"""
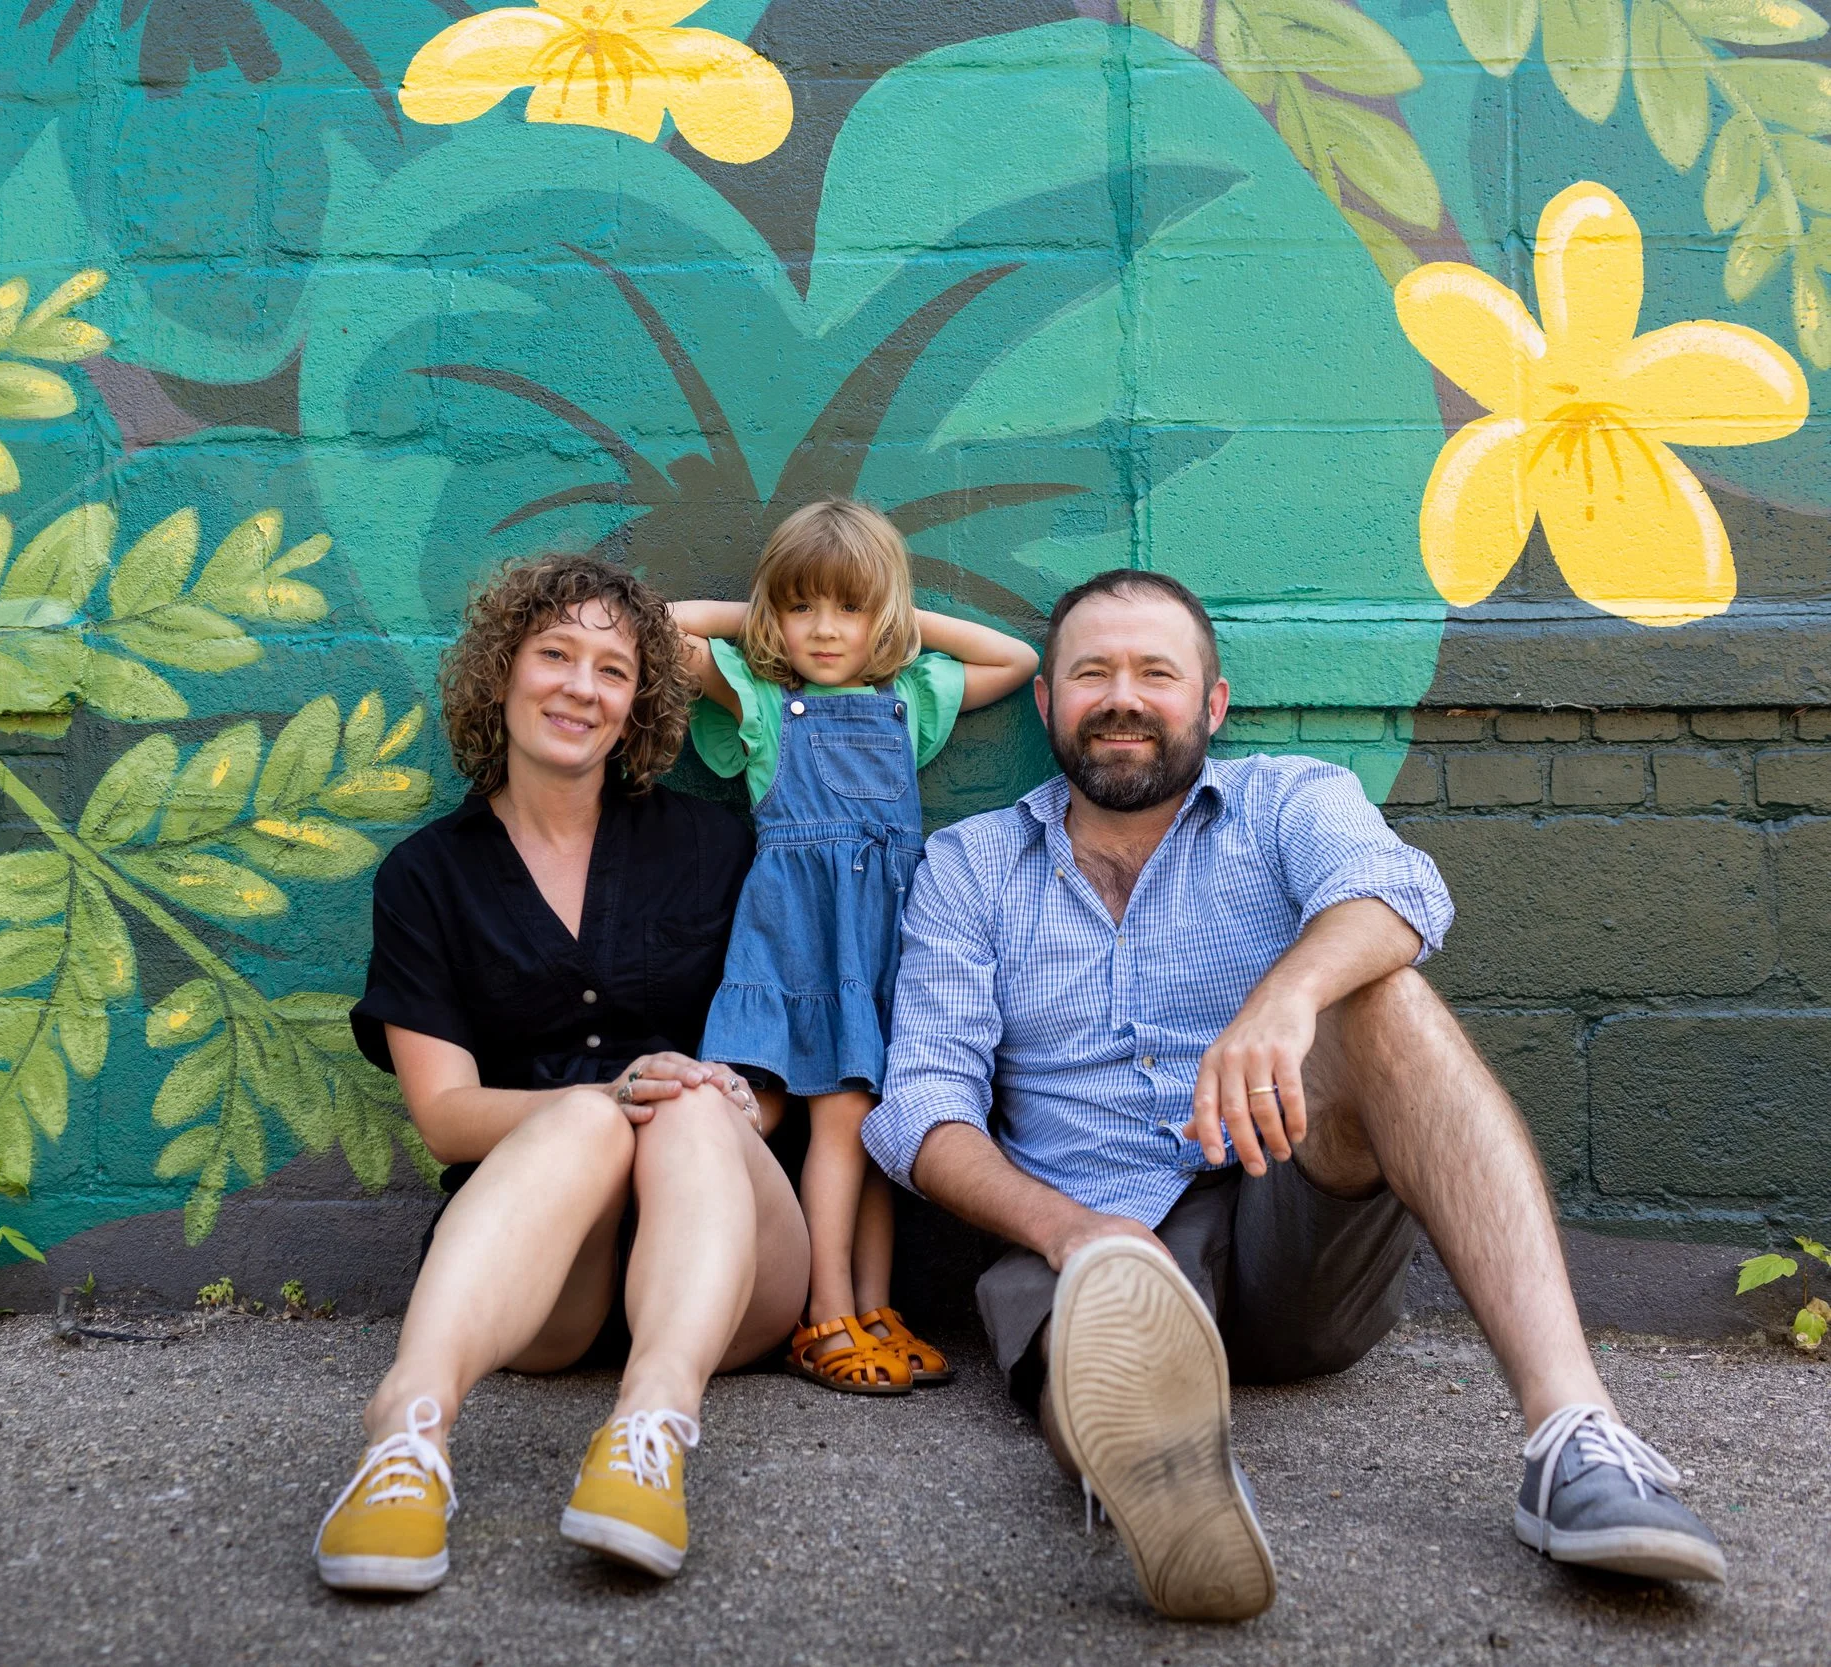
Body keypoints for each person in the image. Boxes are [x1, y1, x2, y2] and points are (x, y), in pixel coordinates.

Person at [863, 568, 1725, 1621]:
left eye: (1155, 672)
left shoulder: (1287, 799)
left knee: (1386, 996)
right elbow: (922, 1110)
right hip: (1091, 1236)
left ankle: (1574, 1441)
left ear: (1211, 704)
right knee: (1091, 1321)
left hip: (1288, 1218)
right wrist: (1071, 1229)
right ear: (1047, 704)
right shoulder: (969, 865)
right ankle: (1158, 1473)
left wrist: (1287, 995)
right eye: (1091, 672)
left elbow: (1400, 895)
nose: (1122, 696)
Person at [315, 552, 809, 1594]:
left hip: (734, 1262)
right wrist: (600, 1099)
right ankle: (405, 1436)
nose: (580, 686)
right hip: (544, 1289)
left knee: (680, 1101)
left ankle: (649, 1434)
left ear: (638, 707)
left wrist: (718, 1096)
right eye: (554, 654)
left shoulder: (714, 843)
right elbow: (446, 1117)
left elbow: (777, 1082)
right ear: (501, 674)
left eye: (614, 669)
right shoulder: (426, 876)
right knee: (594, 1116)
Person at [672, 499, 1036, 1395]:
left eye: (850, 608)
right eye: (802, 607)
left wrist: (900, 625)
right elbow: (657, 627)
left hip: (887, 944)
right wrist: (752, 622)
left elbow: (1018, 658)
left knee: (879, 1119)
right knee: (838, 1114)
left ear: (886, 619)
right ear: (775, 617)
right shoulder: (763, 700)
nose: (826, 630)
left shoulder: (906, 697)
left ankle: (875, 1308)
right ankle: (824, 1311)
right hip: (802, 940)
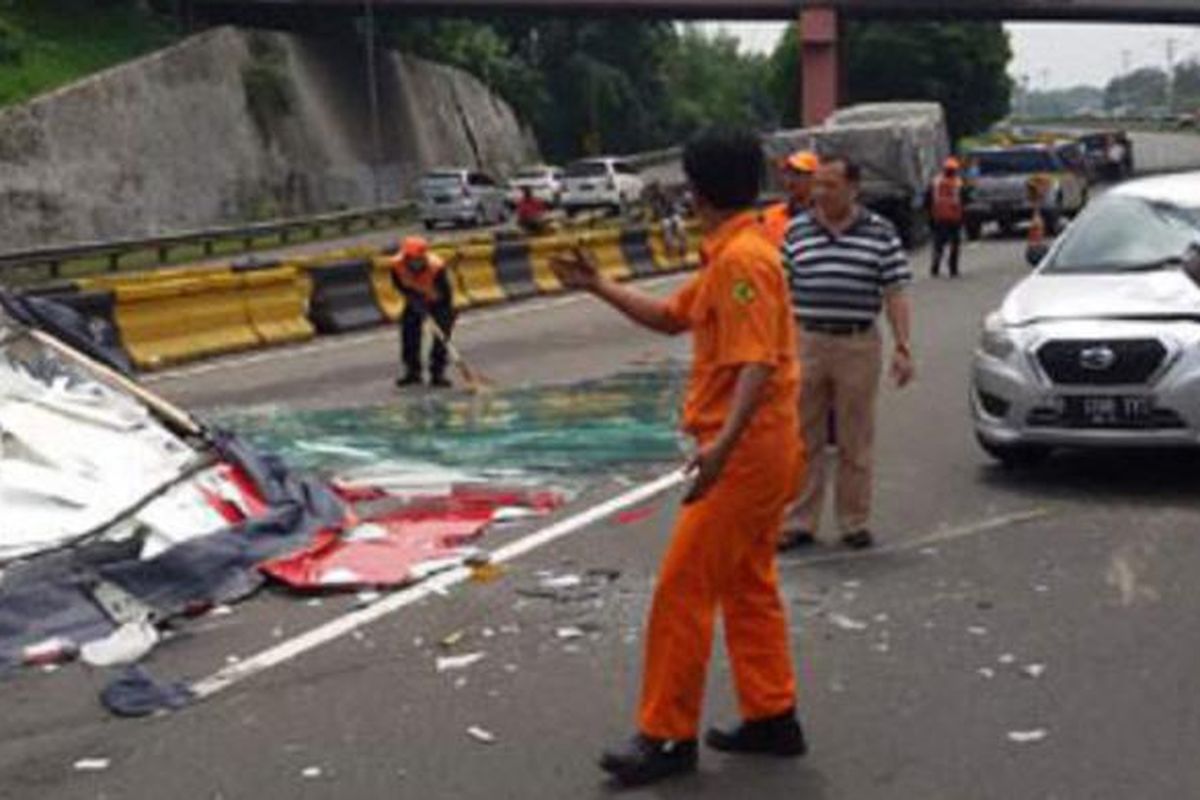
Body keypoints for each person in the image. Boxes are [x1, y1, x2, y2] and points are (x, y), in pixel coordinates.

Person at [551, 127, 807, 788]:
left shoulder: (744, 262)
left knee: (682, 588)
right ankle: (772, 712)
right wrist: (597, 284)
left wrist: (719, 451)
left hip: (745, 452)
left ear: (695, 191)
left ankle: (667, 735)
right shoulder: (730, 256)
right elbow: (670, 318)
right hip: (754, 448)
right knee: (747, 583)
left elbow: (755, 363)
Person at [778, 155, 915, 552]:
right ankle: (799, 521)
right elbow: (781, 290)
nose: (820, 193)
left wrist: (903, 346)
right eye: (817, 185)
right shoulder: (797, 230)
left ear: (853, 188)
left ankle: (854, 520)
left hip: (857, 343)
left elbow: (895, 292)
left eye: (830, 185)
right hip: (808, 341)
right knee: (804, 437)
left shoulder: (879, 232)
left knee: (855, 437)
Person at [390, 236, 461, 388]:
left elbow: (446, 295)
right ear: (406, 257)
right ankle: (413, 372)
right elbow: (400, 286)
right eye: (412, 259)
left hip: (440, 303)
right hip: (415, 300)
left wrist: (445, 314)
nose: (416, 263)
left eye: (419, 259)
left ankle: (437, 373)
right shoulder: (396, 265)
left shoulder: (437, 267)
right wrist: (414, 301)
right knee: (409, 334)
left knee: (441, 339)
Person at [761, 150, 819, 248]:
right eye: (788, 174)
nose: (790, 180)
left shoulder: (827, 218)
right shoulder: (769, 216)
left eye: (798, 174)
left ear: (815, 178)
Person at [927, 157, 966, 278]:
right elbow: (964, 201)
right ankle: (953, 269)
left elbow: (928, 200)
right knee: (954, 243)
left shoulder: (936, 182)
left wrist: (930, 215)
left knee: (939, 243)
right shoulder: (958, 183)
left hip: (939, 217)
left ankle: (935, 267)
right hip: (954, 217)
"""
◆ **Instructions for the task**: Output the whole listing again, exactly, without its pictures.

◆ **Exercise result**:
Body keypoints for each person in the image. Boxes are [x1, y1, x2, y2] and points are (x, y), in pixel coordinates.

Person at [863, 568, 1725, 1621]:
left eye: (1155, 672)
left shoulder: (1287, 799)
left knee: (1386, 996)
right elbow: (922, 1110)
right hip: (1091, 1236)
left ankle: (1574, 1441)
left ear: (1211, 704)
right knee: (1091, 1321)
left hip: (1288, 1218)
right wrist: (1071, 1229)
right ear: (1047, 704)
right shoulder: (969, 865)
right ankle: (1158, 1473)
left wrist: (1287, 995)
right eye: (1091, 672)
left elbow: (1400, 895)
nose: (1122, 696)
Person at [315, 552, 809, 1594]:
left hip: (734, 1262)
right wrist: (600, 1099)
right ankle: (405, 1436)
nose: (580, 686)
right hip: (544, 1289)
left knee: (680, 1101)
left ankle: (649, 1434)
left ear: (638, 707)
left wrist: (718, 1096)
right eye: (554, 654)
left shoulder: (714, 843)
right elbow: (446, 1117)
left elbow: (777, 1082)
right ear: (501, 674)
left eye: (614, 669)
right shoulder: (426, 876)
right knee: (594, 1116)
Person at [672, 499, 1036, 1395]:
left eye: (850, 608)
right eye: (802, 607)
left wrist: (900, 625)
right elbow: (657, 627)
left hip: (887, 944)
right wrist: (752, 622)
left elbow: (1018, 658)
left knee: (879, 1119)
right knee: (838, 1114)
left ear: (886, 619)
right ear: (775, 617)
right shoulder: (763, 700)
nose: (826, 630)
left shoulder: (906, 697)
left ankle: (875, 1308)
right ankle: (824, 1311)
right hip: (802, 940)
Body keypoints for each person in the image. Boxes are [x1, y1, x2, y2] and points are (x, y), in pixel coordinates.

Person at [551, 127, 807, 788]:
left shoulder: (744, 262)
left knee: (682, 588)
right ankle: (772, 712)
right wrist: (597, 284)
left wrist: (719, 451)
left hip: (745, 452)
left ear: (695, 191)
left ankle: (667, 735)
right shoulder: (730, 256)
right elbow: (670, 318)
right hip: (754, 448)
right knee: (747, 583)
left elbow: (755, 363)
Person at [778, 155, 915, 552]:
right ankle: (799, 521)
right elbow: (781, 290)
nose: (820, 193)
left wrist: (903, 346)
right eye: (817, 185)
right shoulder: (797, 230)
left ear: (853, 188)
left ankle: (854, 520)
left hip: (857, 343)
left elbow: (895, 292)
left eye: (830, 185)
right hip: (808, 341)
right knee: (804, 437)
left shoulder: (879, 232)
left knee: (855, 437)
Person at [390, 236, 461, 388]:
left elbow: (446, 295)
right ear: (406, 257)
right ankle: (413, 372)
right elbow: (400, 286)
right eye: (412, 259)
left hip: (440, 303)
right hip: (415, 300)
left wrist: (445, 314)
nose: (416, 263)
left eye: (419, 259)
left ankle: (437, 373)
right shoulder: (396, 265)
left shoulder: (437, 267)
right wrist: (414, 301)
right knee: (409, 334)
left knee: (441, 339)
Person at [761, 150, 819, 248]:
right eye: (788, 174)
nose: (790, 180)
left shoulder: (827, 218)
right shoulder: (769, 216)
left eye: (798, 174)
left ear: (815, 178)
Person at [927, 157, 966, 278]:
right elbow: (964, 201)
right ankle: (953, 269)
left elbow: (928, 200)
right knee: (954, 243)
left shoulder: (936, 182)
left wrist: (930, 215)
left knee: (939, 243)
right shoulder: (958, 183)
left hip: (939, 217)
left ankle: (935, 267)
right hip: (954, 217)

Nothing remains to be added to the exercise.